*** Block opens ***

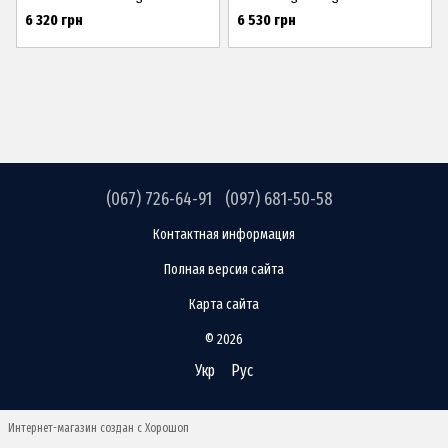
6 320 грн
6 530 грн
(067) 726-64-91
(097) 681-50-58
Контактная информация
Полная версия сайта
Карта сайта
© 2026
Укр
Рус
Интернет-магазин создан с Хорошоп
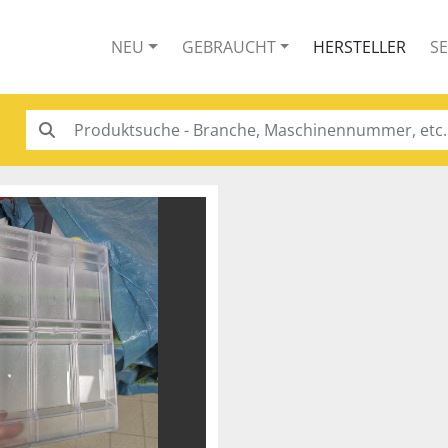
NEU
GEBRAUCHT
HERSTELLER
S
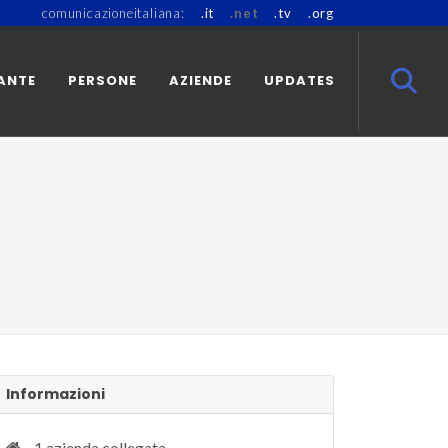
comunicazioneitaliana:
.it
.net
.tv
.org
ANTE
PERSONE
AZIENDE
UPDATES
Informazioni
1 azienda collegata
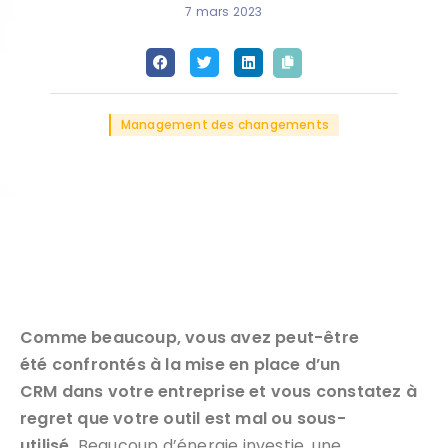
7 mars 2023
Management des changements
Comme beaucoup, vous avez peut-être
été
confrontés à la mise en place d’un
CRM
dans votre entreprise et
vous constatez
à
regret que
votre outil est mal ou sous-
utilisé
.
Beaucoup d’énergie investie, une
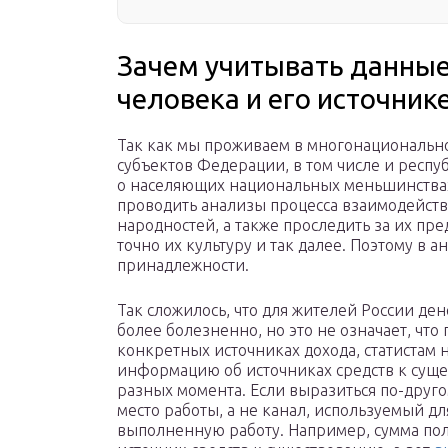
Зачем учитывать данные
человека и его источник
Так как мы проживаем в многонационально
субъектов Федерации, в том числе и респуб
о населяющих национальных меньшинствах 
проводить анализы процесса взаимодейст
народностей, а также проследить за их пр
точно их культуру и так далее. Поэтому в а
принадлежности.
Так сложилось, что для жителей России д
более болезненно, но это не означает, чт
конкретных источниках дохода, статистам 
информацию об источниках средств к суще
разных момента. Если выразиться по-друг
место работы, а не канал, используемый д
выполненную работу. Например, сумма пол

*** Block closes ***

## WHAT THIS TASK INVOLVES
Retype all of the entries exactly as written, leaving out any images.

## WRITTEN REPLY
6 320 грн
6 530 грн
(067) 726-64-91
(097) 681-50-58
Контактная информация
Полная версия сайта
Карта сайта
© 2026
Укр
Рус
Интернет-магазин создан с Хорошоп
NEU
GEBRAUCHT
HERSTELLER
S
comunicazioneitaliana:
.it
.net
.tv
.org
ANTE
PERSONE
AZIENDE
UPDATES
Informazioni
1 azienda collegata
7 mars 2023
Management des changements
Comme beaucoup, vous avez peut-être
été
confrontés à la mise en place d’un
CRM
dans votre entreprise et
vous constatez
à
regret que
votre outil est mal ou sous-
utilisé
.
Beaucoup d’énergie investie, une
Зачем учитывать данные
человека и его источник
Так как мы проживаем в многонационально
субъектов Федерации, в том числе и респуб
о населяющих национальных меньшинствах 
проводить анализы процесса взаимодейст
народностей, а также проследить за их пр
точно их культуру и так далее. Поэтому в а
принадлежности.
Так сложилось, что для жителей России д
более болезненно, но это не означает, чт
конкретных источниках дохода, статистам 
информацию об источниках средств к суще
разных момента. Если выразиться по-друг
место работы, а не канал, используемый д
выполненную работу. Например, сумма пол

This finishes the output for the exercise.